Tom Lehmann recently (September 27, 2007) posted a NY style dough recipe that he will be using in an upcoming AIB training seminar. It is at the Pizza Today Bulletin Board at http://www.pizzatoday.com/cgi-bin/ubb/ultimatebb.cgi?ubb=get_topic&f=1&t=001041
. For convenience, I have cut and pasted the recipe below. Although not noted in the recipe, the IDY comes to 0.3125% (2/640 = 0.3125%) of the weight of flour. Note also the low hydration called for by the recipe. No doubt that makes it easier for training purposes but should also result in a dough that will work with a commercial sheeter and also for hand shaping.

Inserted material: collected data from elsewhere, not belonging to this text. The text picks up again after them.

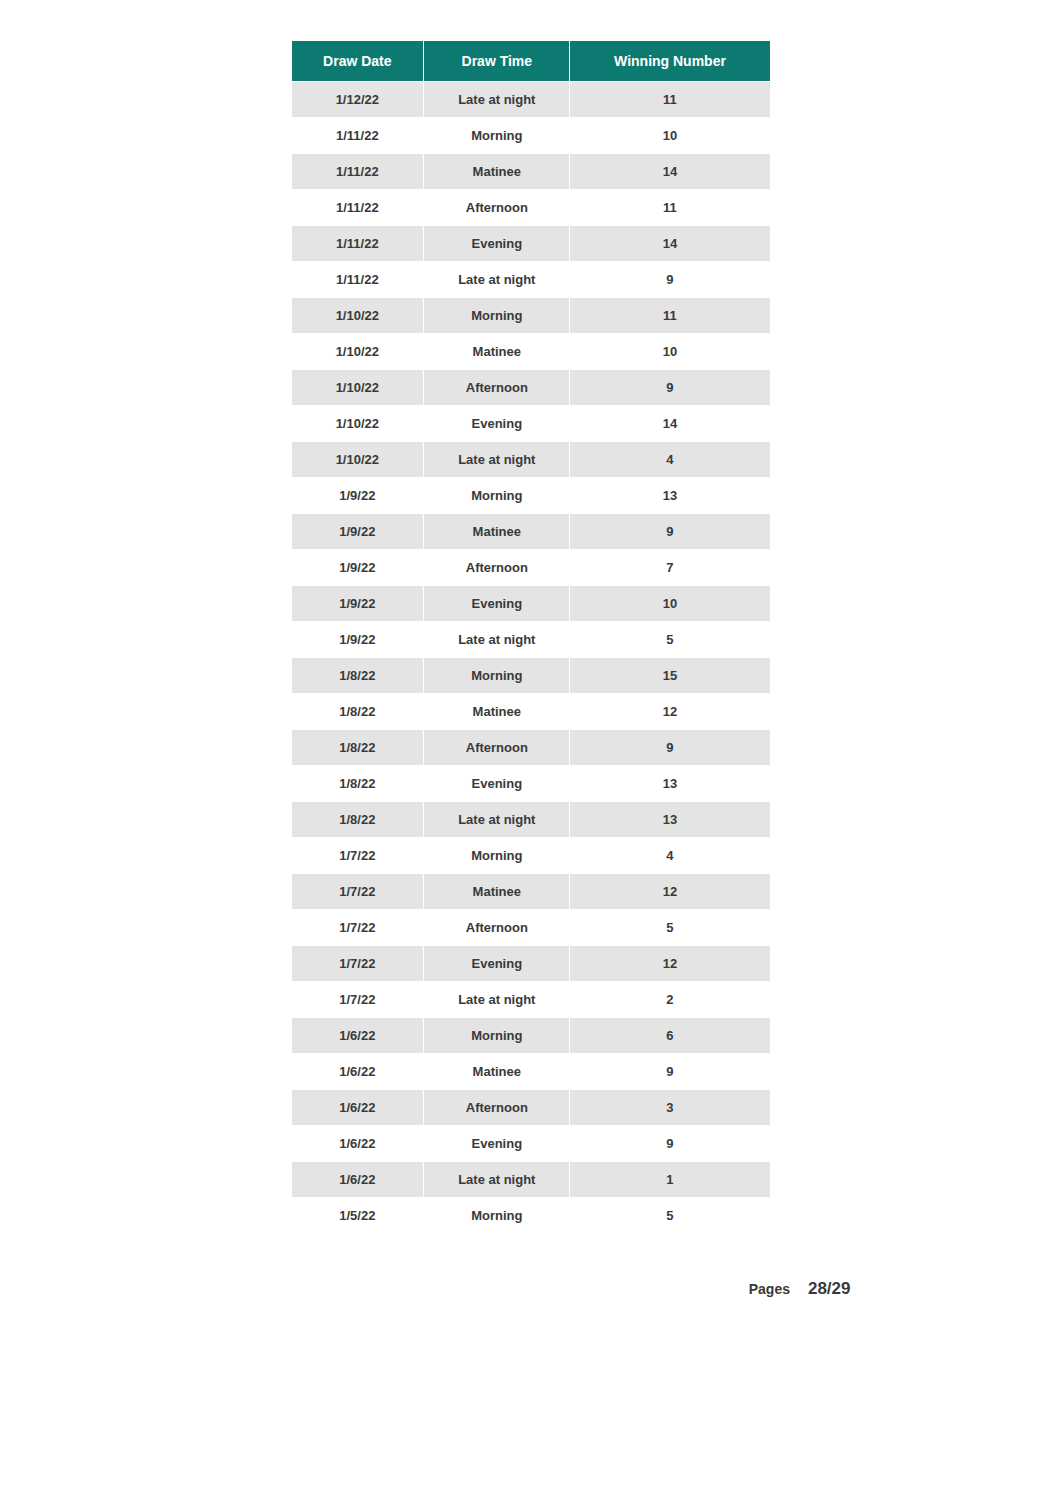| Draw Date | Draw Time | Winning Number |
| --- | --- | --- |
| 1/12/22 | Late at night | 11 |
| 1/11/22 | Morning | 10 |
| 1/11/22 | Matinee | 14 |
| 1/11/22 | Afternoon | 11 |
| 1/11/22 | Evening | 14 |
| 1/11/22 | Late at night | 9 |
| 1/10/22 | Morning | 11 |
| 1/10/22 | Matinee | 10 |
| 1/10/22 | Afternoon | 9 |
| 1/10/22 | Evening | 14 |
| 1/10/22 | Late at night | 4 |
| 1/9/22 | Morning | 13 |
| 1/9/22 | Matinee | 9 |
| 1/9/22 | Afternoon | 7 |
| 1/9/22 | Evening | 10 |
| 1/9/22 | Late at night | 5 |
| 1/8/22 | Morning | 15 |
| 1/8/22 | Matinee | 12 |
| 1/8/22 | Afternoon | 9 |
| 1/8/22 | Evening | 13 |
| 1/8/22 | Late at night | 13 |
| 1/7/22 | Morning | 4 |
| 1/7/22 | Matinee | 12 |
| 1/7/22 | Afternoon | 5 |
| 1/7/22 | Evening | 12 |
| 1/7/22 | Late at night | 2 |
| 1/6/22 | Morning | 6 |
| 1/6/22 | Matinee | 9 |
| 1/6/22 | Afternoon | 3 |
| 1/6/22 | Evening | 9 |
| 1/6/22 | Late at night | 1 |
| 1/5/22 | Morning | 5 |
Pages 28/29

As anyone knows who has made high hydration Lehmann doughs (e.g., around 63%), they can be quite extensible, even after a day or two of cold fermentation. For those who like to work with thickness factors, the thickness factor for the recipe is 0.0796 for a 9 ounce dough ball, and 0.0884 for a 10 ounce dough ball. Strong, high protein flour 100% (40#)

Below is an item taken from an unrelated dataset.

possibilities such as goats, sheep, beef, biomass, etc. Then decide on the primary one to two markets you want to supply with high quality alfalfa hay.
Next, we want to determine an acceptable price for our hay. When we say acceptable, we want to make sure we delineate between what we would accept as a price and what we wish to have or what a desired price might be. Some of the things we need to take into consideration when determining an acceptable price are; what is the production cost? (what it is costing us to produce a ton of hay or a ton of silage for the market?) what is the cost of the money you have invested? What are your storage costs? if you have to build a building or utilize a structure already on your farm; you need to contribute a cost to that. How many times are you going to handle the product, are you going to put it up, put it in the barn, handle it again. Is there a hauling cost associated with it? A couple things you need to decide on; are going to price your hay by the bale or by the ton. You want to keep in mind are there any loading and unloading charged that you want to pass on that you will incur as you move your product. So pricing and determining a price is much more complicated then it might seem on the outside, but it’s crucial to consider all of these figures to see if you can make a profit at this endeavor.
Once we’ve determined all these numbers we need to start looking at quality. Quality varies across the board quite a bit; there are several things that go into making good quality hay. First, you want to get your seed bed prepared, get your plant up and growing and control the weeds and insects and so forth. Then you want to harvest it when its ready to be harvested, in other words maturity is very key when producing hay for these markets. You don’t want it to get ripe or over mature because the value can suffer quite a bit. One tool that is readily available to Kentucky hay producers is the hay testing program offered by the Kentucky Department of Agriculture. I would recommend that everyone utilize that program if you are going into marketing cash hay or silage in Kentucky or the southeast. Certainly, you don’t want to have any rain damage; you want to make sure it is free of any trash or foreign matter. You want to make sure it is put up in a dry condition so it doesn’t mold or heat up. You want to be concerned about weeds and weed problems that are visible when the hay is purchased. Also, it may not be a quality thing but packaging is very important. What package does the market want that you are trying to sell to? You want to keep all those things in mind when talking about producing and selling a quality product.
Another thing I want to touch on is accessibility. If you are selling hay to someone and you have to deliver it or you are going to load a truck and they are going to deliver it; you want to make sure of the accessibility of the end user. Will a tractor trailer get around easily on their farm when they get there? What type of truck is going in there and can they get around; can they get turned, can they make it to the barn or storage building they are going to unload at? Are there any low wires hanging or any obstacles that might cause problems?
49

Salt: 1.75% (11.25-ounces)
Olive oil: 2% (12.75-ounces)
Water: 58% (23.25#)(adjust water temperature to 60F)
Put water in mixing bowl, add flour, salt, and IDY. Mix two minutes at low speed, add oil and mix one more minute in low speed, then mix 10 minutes at medium speed. Target finished dough temperature is 80 to 85F.

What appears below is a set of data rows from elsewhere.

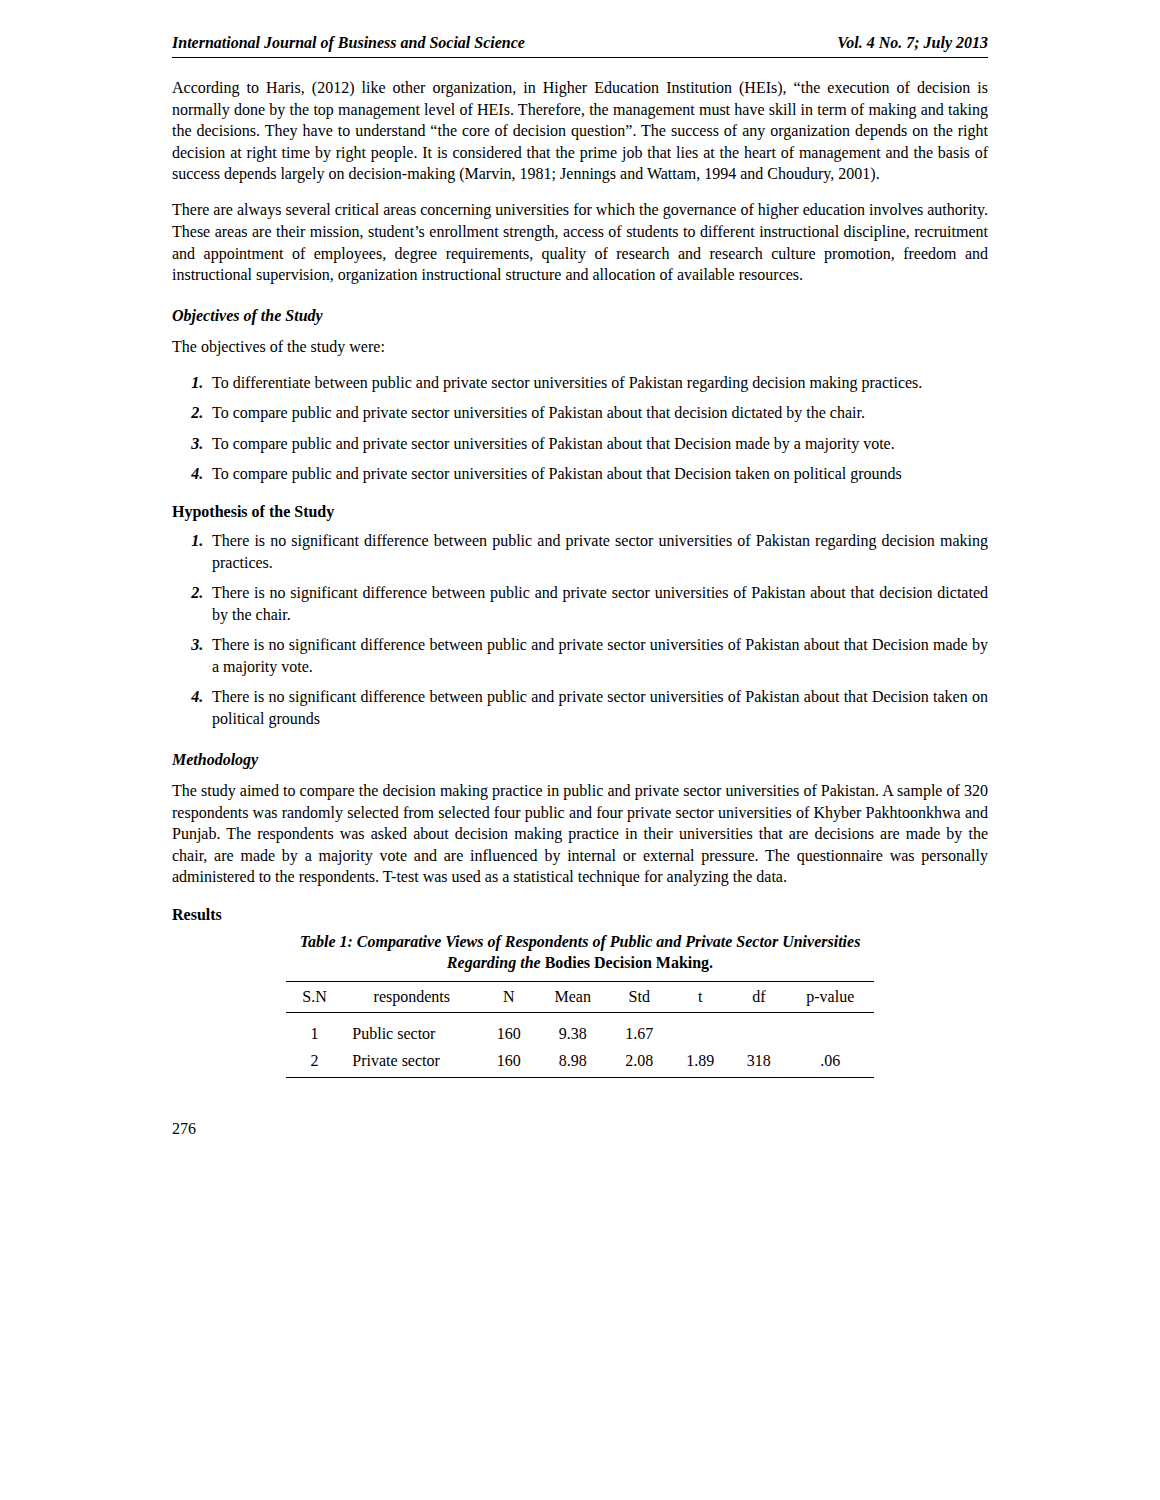International Journal of Business and Social Science
Vol. 4 No. 7; July 2013
According to Haris, (2012) like other organization, in Higher Education Institution (HEIs), “the execution of decision is normally done by the top management level of HEIs. Therefore, the management must have skill in term of making and taking the decisions. They have to understand “the core of decision question”. The success of any organization depends on the right decision at right time by right people. It is considered that the prime job that lies at the heart of management and the basis of success depends largely on decision-making (Marvin, 1981; Jennings and Wattam, 1994 and Choudury, 2001).
There are always several critical areas concerning universities for which the governance of higher education involves authority. These areas are their mission, student’s enrollment strength, access of students to different instructional discipline, recruitment and appointment of employees, degree requirements, quality of research and research culture promotion, freedom and instructional supervision, organization instructional structure and allocation of available resources.
Objectives of the Study
The objectives of the study were:
To differentiate between public and private sector universities of Pakistan regarding decision making practices.
To compare public and private sector universities of Pakistan about that decision dictated by the chair.
To compare public and private sector universities of Pakistan about that Decision made by a majority vote.
To compare public and private sector universities of Pakistan about that Decision taken on political grounds
Hypothesis of the Study
There is no significant difference between public and private sector universities of Pakistan regarding decision making practices.
There is no significant difference between public and private sector universities of Pakistan about that decision dictated by the chair.
There is no significant difference between public and private sector universities of Pakistan about that Decision made by a majority vote.
There is no significant difference between public and private sector universities of Pakistan about that Decision taken on political grounds
Methodology
The study aimed to compare the decision making practice in public and private sector universities of Pakistan. A sample of 320 respondents was randomly selected from selected four public and four private sector universities of Khyber Pakhtoonkhwa and Punjab. The respondents was asked about decision making practice in their universities that are decisions are made by the chair, are made by a majority vote and are influenced by internal or external pressure. The questionnaire was personally administered to the respondents. T-test was used as a statistical technique for analyzing the data.
Results
Table 1: Comparative Views of Respondents of Public and Private Sector Universities Regarding the Bodies Decision Making.
| S.N | respondents | N | Mean | Std | t | df | p-value |
| --- | --- | --- | --- | --- | --- | --- | --- |
| 1 | Public sector | 160 | 9.38 | 1.67 | | | |
| 2 | Private sector | 160 | 8.98 | 2.08 | 1.89 | 318 | .06 |
276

Scale 9 to 10 ounces for a 12-inch crust. Form into balls, place into dough boxes, wipe the top of the dough balls with salad oil and cross stack in the cooler. After two hours, down stack and nest the boxes to prevent drying. Allow the dough to condition in the cooler overnight. Dough will keep for up to 72 hours in the cooler. Remove about a 3 hour supply of dough from the cooler and allow to set covered for 60 to 90 minutes before beginning to use the dough. Once you begin using the dough to make pizza skins, the dough will remain good to use for about three hours. Bake in a deck oven at 525 to 550F. For true New York style hand shape the dough.